• _PROBLEM TO SOLVE_: Copy the records below exactly as they stand. Leave out the pictures.
··· SUPPLIED MATERIAL
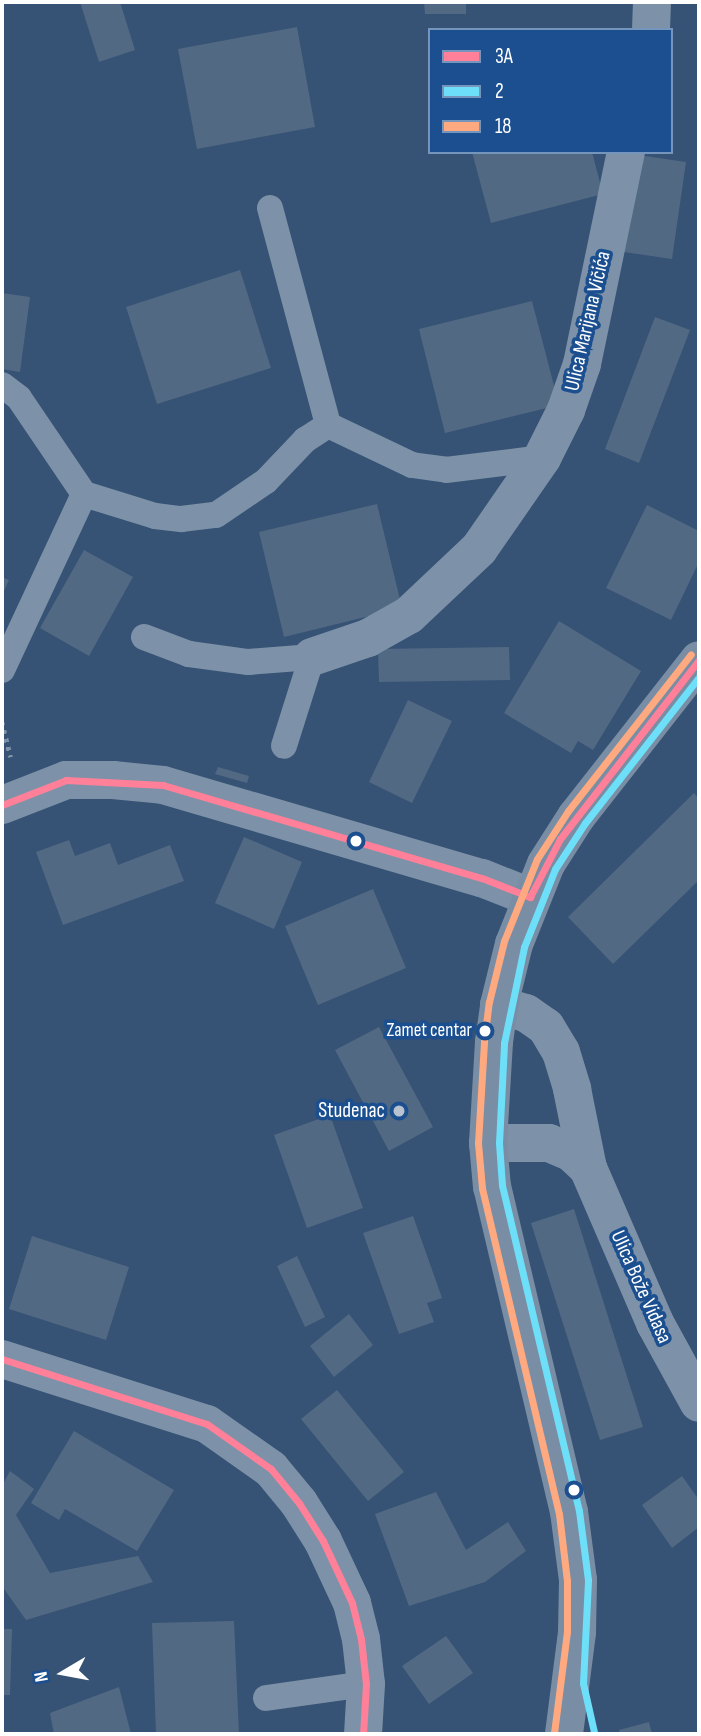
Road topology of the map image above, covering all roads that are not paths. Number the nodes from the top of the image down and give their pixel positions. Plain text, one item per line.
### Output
1 (652, 2) edge
2 (651, 28) edge
3 (626, 154) edge
4 (270, 208) dead end
5 (2, 385) edge
6 (328, 425) junction
7 (542, 457) junction
8 (84, 494) junction
9 (144, 637) dead end
10 (312, 657) junction
11 (699, 660) edge
12 (2, 670) edge
13 (284, 746) dead end
14 (2, 805) edge
15 (530, 897) junction
16 (499, 1005) junction
17 (488, 1143) junction
18 (589, 1168) junction
19 (2, 1359) edge
20 (699, 1403) edge
21 (366, 1684) junction
22 (572, 1684) junction
23 (265, 1698) dead end
24 (363, 1734) edge
25 (564, 1734) edge
26 (584, 1734) edge

1 - 2 street
3 - 7 street, Ulica Marijana Vičića
4 - 6 lane
5 - 8 lane
6 - 7 lane
6 - 8 lane
7 - 10 street, Ulica Marijana Vičića
8 - 12 lane
9 - 10 lane
10 - 13 lane
11 - 15 main road
14 - 15 street
15 - 16 main road
16 - 17 main road
16 - 18 street, Ulica Bože Vidasa
17 - 18 street
17 - 22 main road
18 - 20 street, Ulica Bože Vidasa
19 - 21 street
21 - 23 lane
21 - 24 street
22 - 25 main road
22 - 26 lane

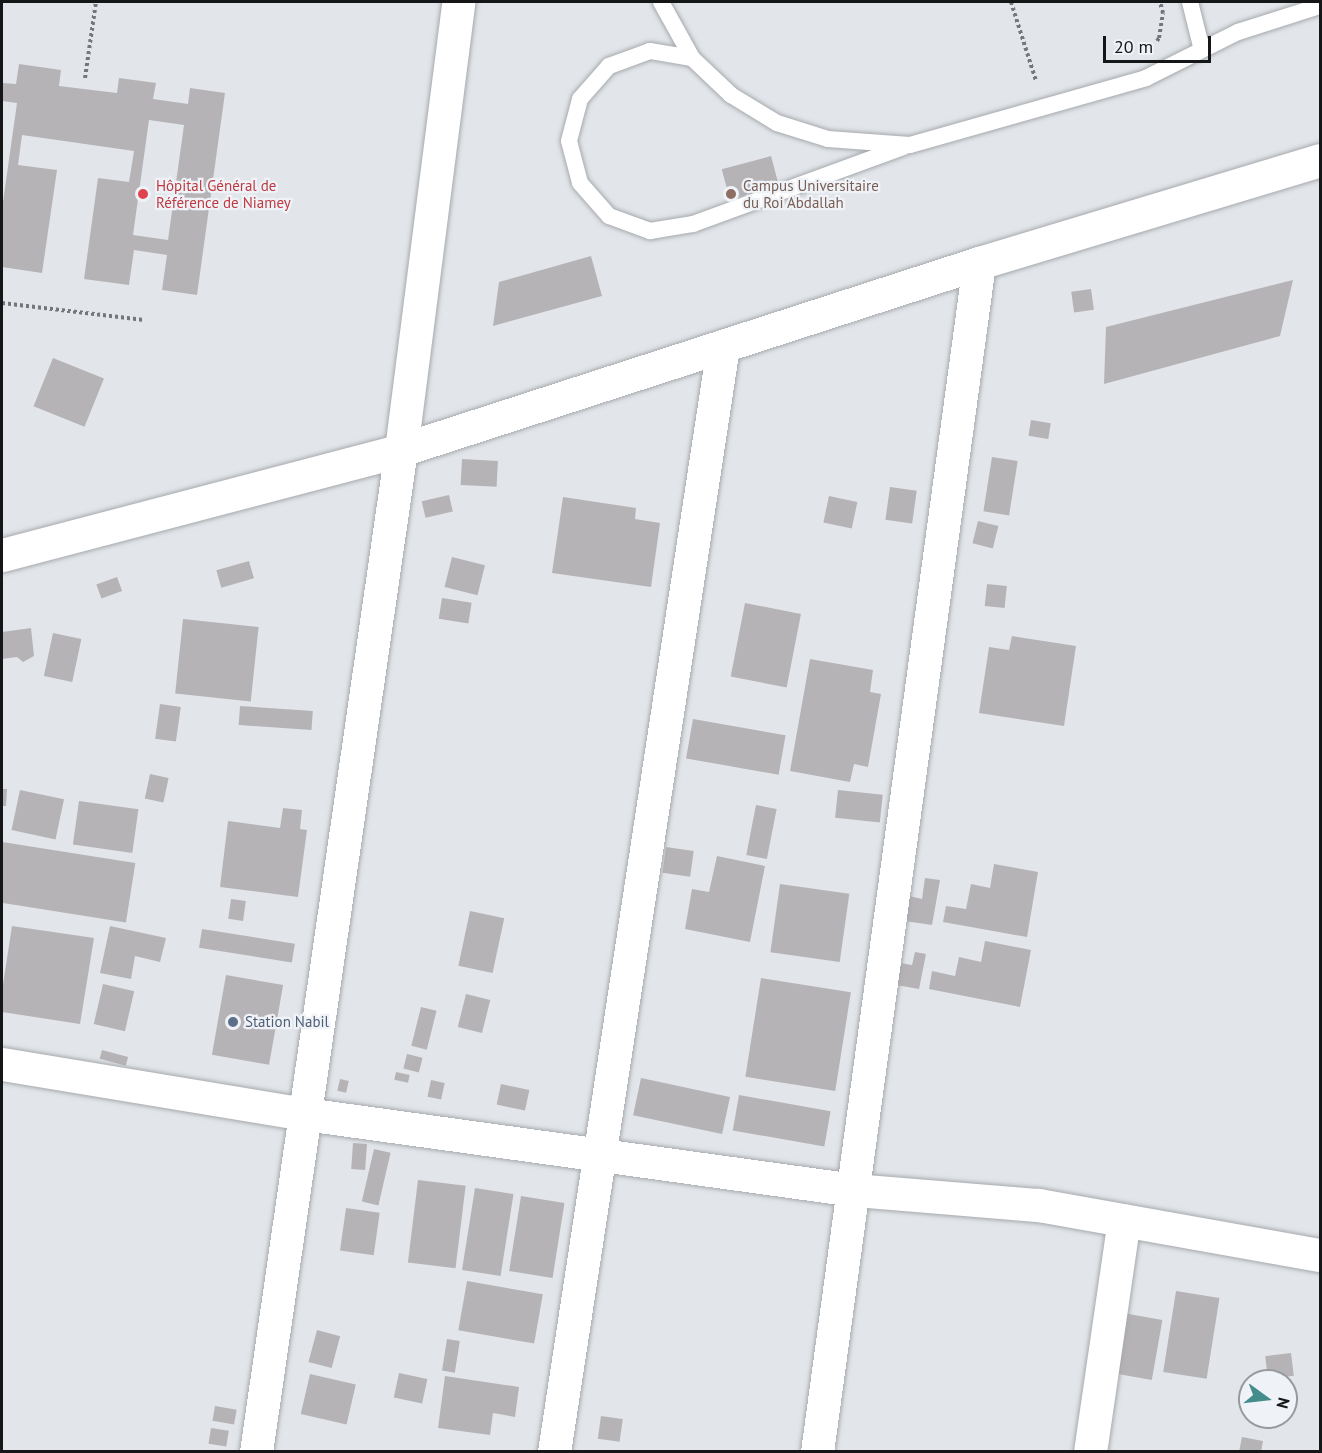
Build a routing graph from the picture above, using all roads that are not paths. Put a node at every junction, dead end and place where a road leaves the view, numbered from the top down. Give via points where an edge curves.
1 (458, 2) edge
2 (661, 2) edge
3 (1191, 2) edge
4 (1320, 6) edge
5 (1202, 50) junction
6 (692, 58) junction
7 (910, 145) junction
8 (1320, 160) edge
9 (979, 263) junction
10 (723, 346) junction
11 (401, 450) junction
12 (2, 555) edge
13 (2, 1064) edge
14 (305, 1114) junction
15 (600, 1155) junction
16 (854, 1190) junction
17 (1124, 1220) junction
18 (1320, 1255) edge
19 (256, 1452) edge
20 (554, 1452) edge
21 (817, 1452) edge
22 (1090, 1452) edge

1 - 11 street
2 - 6 lane
3 - 5 lane
4 - 5 lane via 1238,32
5 - 7 lane via 1146,78
6 - 7 lane via 731,95 777,123 828,139
6 - 7 lane via 650,51 609,66 580,99 569,141 574,162 580,183 609,216 650,231 693,224
8 - 9 street
9 - 10 street
9 - 16 street
10 - 11 street
10 - 15 street
11 - 12 street
11 - 14 street
13 - 14 street
14 - 15 street
14 - 19 street
15 - 16 street
15 - 20 street
16 - 17 street via 1038,1205
16 - 21 street
17 - 18 street
17 - 22 street

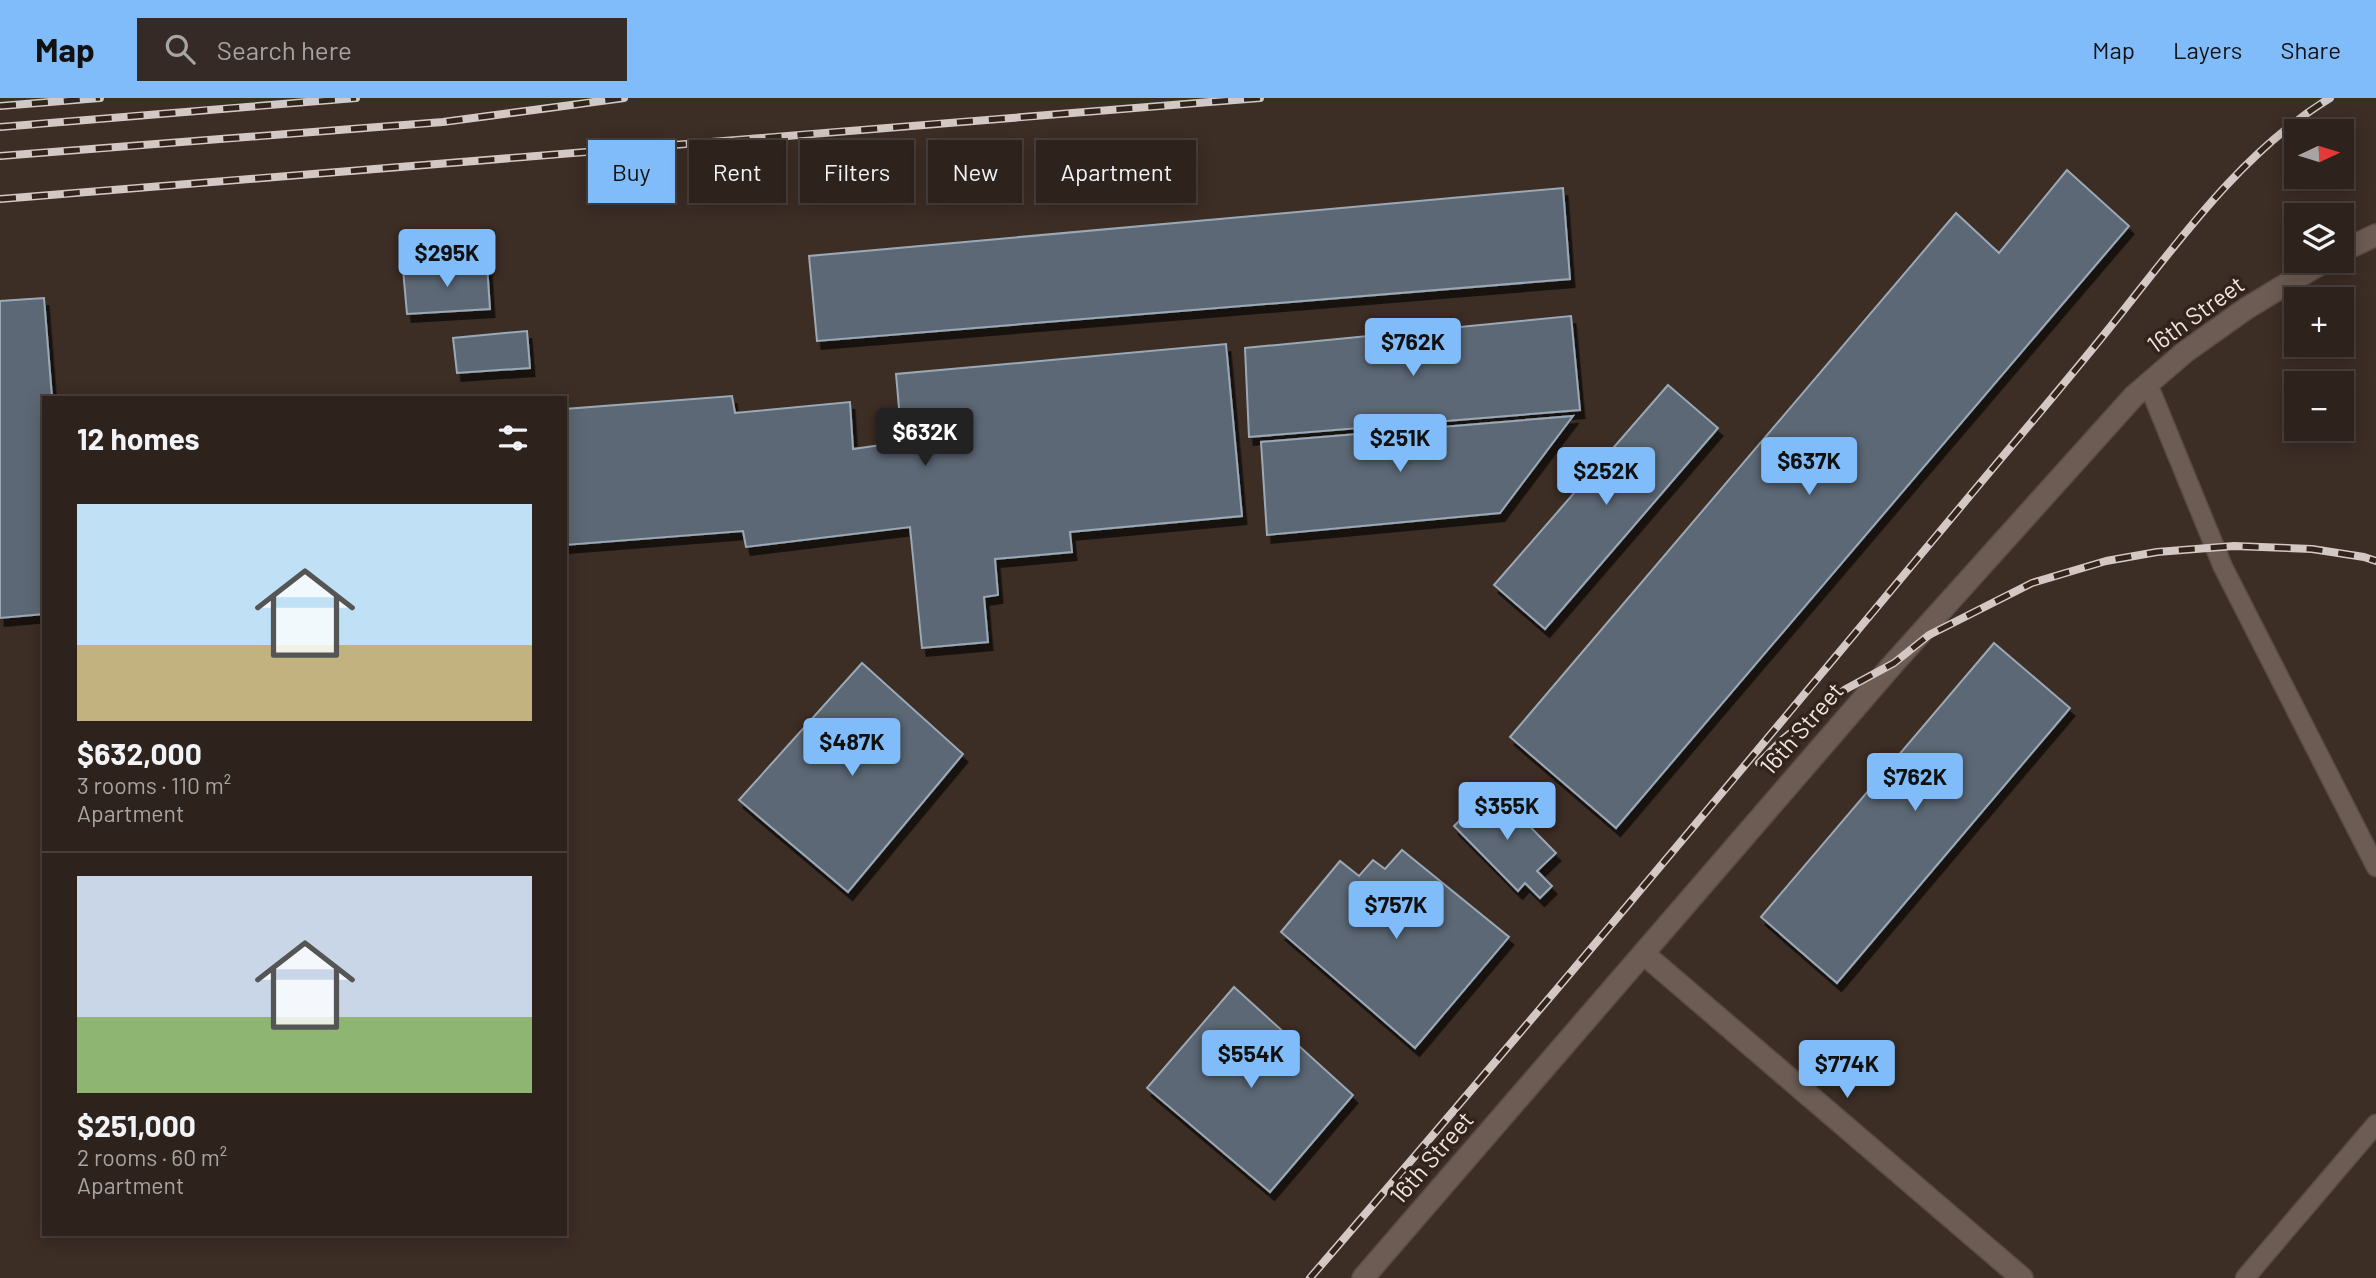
······
• _THE ANSWER_:
Road topology of the map image above, covering all roads that are not paths. Number the nodes from the top of the image down and give their pixel positions. Plain text, one item per line.
### Output
1 (652, 2) edge
2 (651, 28) edge
3 (626, 154) edge
4 (270, 208) dead end
5 (2, 385) edge
6 (328, 425) junction
7 (542, 457) junction
8 (84, 494) junction
9 (144, 637) dead end
10 (312, 657) junction
11 (699, 660) edge
12 (2, 670) edge
13 (284, 746) dead end
14 (2, 805) edge
15 (530, 897) junction
16 (499, 1005) junction
17 (488, 1143) junction
18 (589, 1168) junction
19 (2, 1359) edge
20 (699, 1403) edge
21 (366, 1684) junction
22 (572, 1684) junction
23 (265, 1698) dead end
24 (363, 1734) edge
25 (564, 1734) edge
26 (584, 1734) edge

1 - 2 street
3 - 7 street, Ulica Marijana Vičića
4 - 6 lane
5 - 8 lane
6 - 7 lane
6 - 8 lane
7 - 10 street, Ulica Marijana Vičića
8 - 12 lane
9 - 10 lane
10 - 13 lane
11 - 15 main road
14 - 15 street
15 - 16 main road
16 - 17 main road
16 - 18 street, Ulica Bože Vidasa
17 - 18 street
17 - 22 main road
18 - 20 street, Ulica Bože Vidasa
19 - 21 street
21 - 23 lane
21 - 24 street
22 - 25 main road
22 - 26 lane

Build a routing graph from the picture above, using all roads that are not paths. Put a node at every junction, dead end and place where a road leaves the view, numbered from the top down. Give via points where an edge curves.
1 (458, 2) edge
2 (661, 2) edge
3 (1191, 2) edge
4 (1320, 6) edge
5 (1202, 50) junction
6 (692, 58) junction
7 (910, 145) junction
8 (1320, 160) edge
9 (979, 263) junction
10 (723, 346) junction
11 (401, 450) junction
12 (2, 555) edge
13 (2, 1064) edge
14 (305, 1114) junction
15 (600, 1155) junction
16 (854, 1190) junction
17 (1124, 1220) junction
18 (1320, 1255) edge
19 (256, 1452) edge
20 (554, 1452) edge
21 (817, 1452) edge
22 (1090, 1452) edge

1 - 11 street
2 - 6 lane
3 - 5 lane
4 - 5 lane via 1238,32
5 - 7 lane via 1146,78
6 - 7 lane via 731,95 777,123 828,139
6 - 7 lane via 650,51 609,66 580,99 569,141 574,162 580,183 609,216 650,231 693,224
8 - 9 street
9 - 10 street
9 - 16 street
10 - 11 street
10 - 15 street
11 - 12 street
11 - 14 street
13 - 14 street
14 - 15 street
14 - 19 street
15 - 16 street
15 - 20 street
16 - 17 street via 1038,1205
16 - 21 street
17 - 18 street
17 - 22 street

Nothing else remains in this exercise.